(Beginning of Given entries)
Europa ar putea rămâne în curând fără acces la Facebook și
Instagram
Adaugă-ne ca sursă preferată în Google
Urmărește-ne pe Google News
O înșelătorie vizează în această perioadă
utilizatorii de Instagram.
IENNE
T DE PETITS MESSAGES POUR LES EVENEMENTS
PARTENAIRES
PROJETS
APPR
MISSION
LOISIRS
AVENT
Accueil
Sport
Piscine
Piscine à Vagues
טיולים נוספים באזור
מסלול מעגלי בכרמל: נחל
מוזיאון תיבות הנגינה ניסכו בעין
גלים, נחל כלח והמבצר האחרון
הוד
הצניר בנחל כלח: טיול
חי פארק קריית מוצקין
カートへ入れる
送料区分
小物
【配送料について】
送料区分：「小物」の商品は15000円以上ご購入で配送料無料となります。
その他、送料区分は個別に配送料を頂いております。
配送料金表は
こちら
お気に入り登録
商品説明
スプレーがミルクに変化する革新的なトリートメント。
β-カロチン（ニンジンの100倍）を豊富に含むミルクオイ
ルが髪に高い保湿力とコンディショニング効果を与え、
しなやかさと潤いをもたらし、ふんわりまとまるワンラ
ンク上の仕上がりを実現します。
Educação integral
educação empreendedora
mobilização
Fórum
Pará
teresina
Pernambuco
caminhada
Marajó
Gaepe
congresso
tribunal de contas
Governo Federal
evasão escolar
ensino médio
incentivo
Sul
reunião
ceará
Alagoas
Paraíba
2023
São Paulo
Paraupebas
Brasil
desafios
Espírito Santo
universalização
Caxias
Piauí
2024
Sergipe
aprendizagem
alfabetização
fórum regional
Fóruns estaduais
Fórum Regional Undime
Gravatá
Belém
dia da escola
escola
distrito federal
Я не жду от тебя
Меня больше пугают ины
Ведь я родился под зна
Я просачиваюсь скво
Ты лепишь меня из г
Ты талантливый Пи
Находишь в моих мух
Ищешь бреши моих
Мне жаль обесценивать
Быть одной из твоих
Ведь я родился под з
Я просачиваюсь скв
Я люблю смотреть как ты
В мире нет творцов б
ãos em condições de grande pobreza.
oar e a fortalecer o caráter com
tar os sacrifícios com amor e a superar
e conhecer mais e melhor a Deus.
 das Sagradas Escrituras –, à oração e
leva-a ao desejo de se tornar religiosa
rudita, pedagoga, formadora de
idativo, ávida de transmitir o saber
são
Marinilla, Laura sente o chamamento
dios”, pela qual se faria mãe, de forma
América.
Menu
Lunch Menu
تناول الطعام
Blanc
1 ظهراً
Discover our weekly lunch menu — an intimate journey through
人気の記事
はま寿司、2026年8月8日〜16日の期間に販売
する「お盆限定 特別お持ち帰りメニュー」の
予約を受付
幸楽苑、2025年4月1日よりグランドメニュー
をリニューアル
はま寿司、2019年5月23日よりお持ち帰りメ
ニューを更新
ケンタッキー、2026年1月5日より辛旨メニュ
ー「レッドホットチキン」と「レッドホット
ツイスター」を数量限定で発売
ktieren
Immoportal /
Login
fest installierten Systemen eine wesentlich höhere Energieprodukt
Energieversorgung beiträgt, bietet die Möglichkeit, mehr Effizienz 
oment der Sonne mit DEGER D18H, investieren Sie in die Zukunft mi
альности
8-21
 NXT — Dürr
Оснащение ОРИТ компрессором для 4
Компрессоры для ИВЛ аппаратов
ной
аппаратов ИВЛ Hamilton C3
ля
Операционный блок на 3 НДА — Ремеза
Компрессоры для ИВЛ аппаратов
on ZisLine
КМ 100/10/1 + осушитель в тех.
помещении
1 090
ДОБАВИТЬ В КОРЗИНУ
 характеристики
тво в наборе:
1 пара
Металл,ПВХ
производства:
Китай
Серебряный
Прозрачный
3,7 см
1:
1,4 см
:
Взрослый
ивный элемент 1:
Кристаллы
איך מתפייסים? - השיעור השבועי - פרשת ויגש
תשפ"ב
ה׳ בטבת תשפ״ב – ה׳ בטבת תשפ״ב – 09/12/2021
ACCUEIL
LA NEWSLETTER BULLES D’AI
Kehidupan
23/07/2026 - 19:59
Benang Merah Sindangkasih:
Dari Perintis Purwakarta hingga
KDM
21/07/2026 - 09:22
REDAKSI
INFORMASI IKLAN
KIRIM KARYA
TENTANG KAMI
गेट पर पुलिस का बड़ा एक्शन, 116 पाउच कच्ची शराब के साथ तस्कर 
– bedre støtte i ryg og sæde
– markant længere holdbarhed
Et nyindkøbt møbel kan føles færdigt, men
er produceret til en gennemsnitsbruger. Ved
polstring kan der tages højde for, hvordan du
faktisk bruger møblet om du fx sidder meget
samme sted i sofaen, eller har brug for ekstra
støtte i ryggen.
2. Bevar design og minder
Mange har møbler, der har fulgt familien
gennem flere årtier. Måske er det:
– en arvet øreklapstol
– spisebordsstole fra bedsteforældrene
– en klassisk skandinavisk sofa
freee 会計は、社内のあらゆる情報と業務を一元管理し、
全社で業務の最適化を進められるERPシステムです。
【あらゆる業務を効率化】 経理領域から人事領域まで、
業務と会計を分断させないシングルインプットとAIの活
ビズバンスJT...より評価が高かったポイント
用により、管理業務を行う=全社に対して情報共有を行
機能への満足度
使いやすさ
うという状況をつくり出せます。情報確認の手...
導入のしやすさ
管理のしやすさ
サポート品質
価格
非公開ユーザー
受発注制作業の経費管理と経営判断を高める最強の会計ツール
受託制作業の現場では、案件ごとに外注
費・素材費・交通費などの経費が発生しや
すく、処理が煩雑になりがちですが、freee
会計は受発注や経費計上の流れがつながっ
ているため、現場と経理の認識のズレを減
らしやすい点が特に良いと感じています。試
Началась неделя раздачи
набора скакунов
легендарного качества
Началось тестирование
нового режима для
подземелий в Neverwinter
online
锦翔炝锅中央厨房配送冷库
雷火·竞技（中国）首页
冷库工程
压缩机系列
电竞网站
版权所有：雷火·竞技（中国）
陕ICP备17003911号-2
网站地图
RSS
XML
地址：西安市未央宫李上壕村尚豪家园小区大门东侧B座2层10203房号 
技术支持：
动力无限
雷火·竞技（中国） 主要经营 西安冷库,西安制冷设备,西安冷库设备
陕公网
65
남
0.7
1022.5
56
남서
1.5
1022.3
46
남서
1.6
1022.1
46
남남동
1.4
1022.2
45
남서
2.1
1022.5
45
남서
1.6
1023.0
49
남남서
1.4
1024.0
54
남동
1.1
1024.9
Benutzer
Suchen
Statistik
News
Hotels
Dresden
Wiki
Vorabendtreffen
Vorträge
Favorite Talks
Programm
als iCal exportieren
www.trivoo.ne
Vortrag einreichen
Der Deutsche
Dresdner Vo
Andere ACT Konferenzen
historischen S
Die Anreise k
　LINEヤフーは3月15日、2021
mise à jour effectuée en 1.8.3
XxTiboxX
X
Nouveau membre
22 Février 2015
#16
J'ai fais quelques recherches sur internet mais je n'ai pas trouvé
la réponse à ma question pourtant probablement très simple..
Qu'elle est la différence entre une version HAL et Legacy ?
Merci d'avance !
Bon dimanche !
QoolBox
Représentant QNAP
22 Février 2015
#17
(End of Given entries)
Assignment:
Please set down every line of all the items above, word for word.

Exercise answer:
Europa ar putea rămâne în curând fără acces la Facebook și
Instagram
Adaugă-ne ca sursă preferată în Google
Urmărește-ne pe Google News
O înșelătorie vizează în această perioadă
utilizatorii de Instagram.
IENNE
T DE PETITS MESSAGES POUR LES EVENEMENTS
PARTENAIRES
PROJETS
APPR
MISSION
LOISIRS
AVENT
Accueil
Sport
Piscine
Piscine à Vagues
טיולים נוספים באזור
מסלול מעגלי בכרמל: נחל
מוזיאון תיבות הנגינה ניסכו בעין
גלים, נחל כלח והמבצר האחרון
הוד
הצניר בנחל כלח: טיול
חי פארק קריית מוצקין
カートへ入れる
送料区分
小物
【配送料について】
送料区分：「小物」の商品は15000円以上ご購入で配送料無料となります。
その他、送料区分は個別に配送料を頂いております。
配送料金表は
こちら
お気に入り登録
商品説明
スプレーがミルクに変化する革新的なトリートメント。
β-カロチン（ニンジンの100倍）を豊富に含むミルクオイ
ルが髪に高い保湿力とコンディショニング効果を与え、
しなやかさと潤いをもたらし、ふんわりまとまるワンラ
ンク上の仕上がりを実現します。
Educação integral
educação empreendedora
mobilização
Fórum
Pará
teresina
Pernambuco
caminhada
Marajó
Gaepe
congresso
tribunal de contas
Governo Federal
evasão escolar
ensino médio
incentivo
Sul
reunião
ceará
Alagoas
Paraíba
2023
São Paulo
Paraupebas
Brasil
desafios
Espírito Santo
universalização
Caxias
Piauí
2024
Sergipe
aprendizagem
alfabetização
fórum regional
Fóruns estaduais
Fórum Regional Undime
Gravatá
Belém
dia da escola
escola
distrito federal
Я не жду от тебя
Меня больше пугают ины
Ведь я родился под зна
Я просачиваюсь скво
Ты лепишь меня из г
Ты талантливый Пи
Находишь в моих мух
Ищешь бреши моих
Мне жаль обесценивать
Быть одной из твоих
Ведь я родился под з
Я просачиваюсь скв
Я люблю смотреть как ты
В мире нет творцов б
ãos em condições de grande pobreza.
oar e a fortalecer o caráter com
tar os sacrifícios com amor e a superar
e conhecer mais e melhor a Deus.
 das Sagradas Escrituras –, à oração e
leva-a ao desejo de se tornar religiosa
rudita, pedagoga, formadora de
idativo, ávida de transmitir o saber
são
Marinilla, Laura sente o chamamento
dios”, pela qual se faria mãe, de forma
América.
Menu
Lunch Menu
تناول الطعام
Blanc
1 ظهراً
Discover our weekly lunch menu — an intimate journey through
人気の記事
はま寿司、2026年8月8日〜16日の期間に販売
する「お盆限定 特別お持ち帰りメニュー」の
予約を受付
幸楽苑、2025年4月1日よりグランドメニュー
をリニューアル
はま寿司、2019年5月23日よりお持ち帰りメ
ニューを更新
ケンタッキー、2026年1月5日より辛旨メニュ
ー「レッドホットチキン」と「レッドホット
ツイスター」を数量限定で発売
ktieren
Immoportal /
Login
fest installierten Systemen eine wesentlich höhere Energieprodukt
Energieversorgung beiträgt, bietet die Möglichkeit, mehr Effizienz 
oment der Sonne mit DEGER D18H, investieren Sie in die Zukunft mi
альности
8-21
 NXT — Dürr
Оснащение ОРИТ компрессором для 4
Компрессоры для ИВЛ аппаратов
ной
аппаратов ИВЛ Hamilton C3
ля
Операционный блок на 3 НДА — Ремеза
Компрессоры для ИВЛ аппаратов
on ZisLine
КМ 100/10/1 + осушитель в тех.
помещении
1 090
ДОБАВИТЬ В КОРЗИНУ
 характеристики
тво в наборе:
1 пара
Металл,ПВХ
производства:
Китай
Серебряный
Прозрачный
3,7 см
1:
1,4 см
:
Взрослый
ивный элемент 1:
Кристаллы
איך מתפייסים? - השיעור השבועי - פרשת ויגש
תשפ"ב
ה׳ בטבת תשפ״ב – ה׳ בטבת תשפ״ב – 09/12/2021
ACCUEIL
LA NEWSLETTER BULLES D’AI
Kehidupan
23/07/2026 - 19:59
Benang Merah Sindangkasih:
Dari Perintis Purwakarta hingga
KDM
21/07/2026 - 09:22
REDAKSI
INFORMASI IKLAN
KIRIM KARYA
TENTANG KAMI
गेट पर पुलिस का बड़ा एक्शन, 116 पाउच कच्ची शराब के साथ तस्कर 
– bedre støtte i ryg og sæde
– markant længere holdbarhed
Et nyindkøbt møbel kan føles færdigt, men
er produceret til en gennemsnitsbruger. Ved
polstring kan der tages højde for, hvordan du
faktisk bruger møblet om du fx sidder meget
samme sted i sofaen, eller har brug for ekstra
støtte i ryggen.
2. Bevar design og minder
Mange har møbler, der har fulgt familien
gennem flere årtier. Måske er det:
– en arvet øreklapstol
– spisebordsstole fra bedsteforældrene
– en klassisk skandinavisk sofa
freee 会計は、社内のあらゆる情報と業務を一元管理し、
全社で業務の最適化を進められるERPシステムです。
【あらゆる業務を効率化】 経理領域から人事領域まで、
業務と会計を分断させないシングルインプットとAIの活
ビズバンスJT...より評価が高かったポイント
用により、管理業務を行う=全社に対して情報共有を行
機能への満足度
使いやすさ
うという状況をつくり出せます。情報確認の手...
導入のしやすさ
管理のしやすさ
サポート品質
価格
非公開ユーザー
受発注制作業の経費管理と経営判断を高める最強の会計ツール
受託制作業の現場では、案件ごとに外注
費・素材費・交通費などの経費が発生しや
すく、処理が煩雑になりがちですが、freee
会計は受発注や経費計上の流れがつながっ
ているため、現場と経理の認識のズレを減
らしやすい点が特に良いと感じています。試
Началась неделя раздачи
набора скакунов
легендарного качества
Началось тестирование
нового режима для
подземелий в Neverwinter
online
锦翔炝锅中央厨房配送冷库
雷火·竞技（中国）首页
冷库工程
压缩机系列
电竞网站
版权所有：雷火·竞技（中国）
陕ICP备17003911号-2
网站地图
RSS
XML
地址：西安市未央宫李上壕村尚豪家园小区大门东侧B座2层10203房号 
技术支持：
动力无限
雷火·竞技（中国） 主要经营 西安冷库,西安制冷设备,西安冷库设备
陕公网
65
남
0.7
1022.5
56
남서
1.5
1022.3
46
남서
1.6
1022.1
46
남남동
1.4
1022.2
45
남서
2.1
1022.5
45
남서
1.6
1023.0
49
남남서
1.4
1024.0
54
남동
1.1
1024.9
Benutzer
Suchen
Statistik
News
Hotels
Dresden
Wiki
Vorabendtreffen
Vorträge
Favorite Talks
Programm
als iCal exportieren
www.trivoo.ne
Vortrag einreichen
Der Deutsche
Dresdner Vo
Andere ACT Konferenzen
historischen S
Die Anreise k
　LINEヤフーは3月15日、2021
mise à jour effectuée en 1.8.3
XxTiboxX
X
Nouveau membre
22 Février 2015
#16
J'ai fais quelques recherches sur internet mais je n'ai pas trouvé
la réponse à ma question pourtant probablement très simple..
Qu'elle est la différence entre une version HAL et Legacy ?
Merci d'avance !
Bon dimanche !
QoolBox
Représentant QNAP
22 Février 2015
#17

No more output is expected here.